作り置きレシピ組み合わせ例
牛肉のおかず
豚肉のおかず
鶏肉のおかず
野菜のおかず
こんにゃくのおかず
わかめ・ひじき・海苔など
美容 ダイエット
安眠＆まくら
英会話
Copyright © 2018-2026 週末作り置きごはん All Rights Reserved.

┄┄┄┄┄┄┄┄┄┄┄┄┄┄┄┄┄┄┄┄

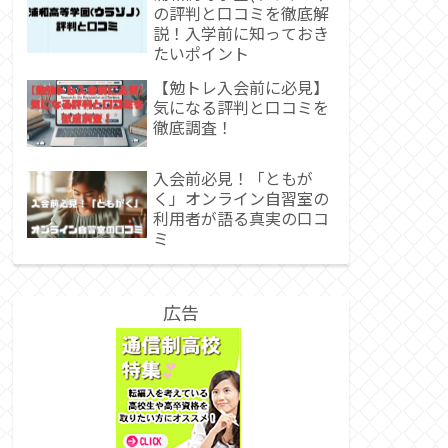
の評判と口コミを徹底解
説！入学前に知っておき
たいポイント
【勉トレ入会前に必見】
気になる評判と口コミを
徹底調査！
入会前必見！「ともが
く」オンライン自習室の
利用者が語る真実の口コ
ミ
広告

┄┄┄┄┄┄┄┄┄┄┄┄┄┄┄┄┄┄┄┄

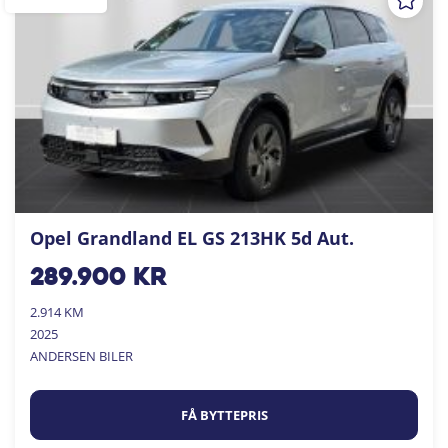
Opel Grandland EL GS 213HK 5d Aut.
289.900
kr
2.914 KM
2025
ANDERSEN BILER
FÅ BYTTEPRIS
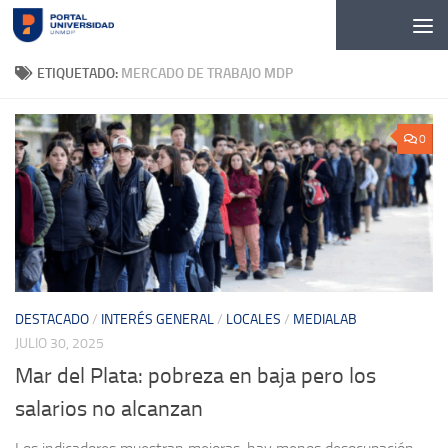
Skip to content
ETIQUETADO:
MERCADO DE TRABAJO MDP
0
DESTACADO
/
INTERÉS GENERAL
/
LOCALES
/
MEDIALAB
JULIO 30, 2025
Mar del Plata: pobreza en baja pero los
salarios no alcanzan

┄┄┄┄┄┄┄┄┄┄┄┄┄┄┄┄┄┄┄┄

◆ Problem details:
Your answer should be the lines of the listing above between the line holding "Mar del Plata: pobreza en baja pero los" and the line holding "salarios no alcanzan", inclusive, restated word for word and alone.

◆ Answer below:
Mar del Plata: pobreza en baja pero los
salarios no alcanzan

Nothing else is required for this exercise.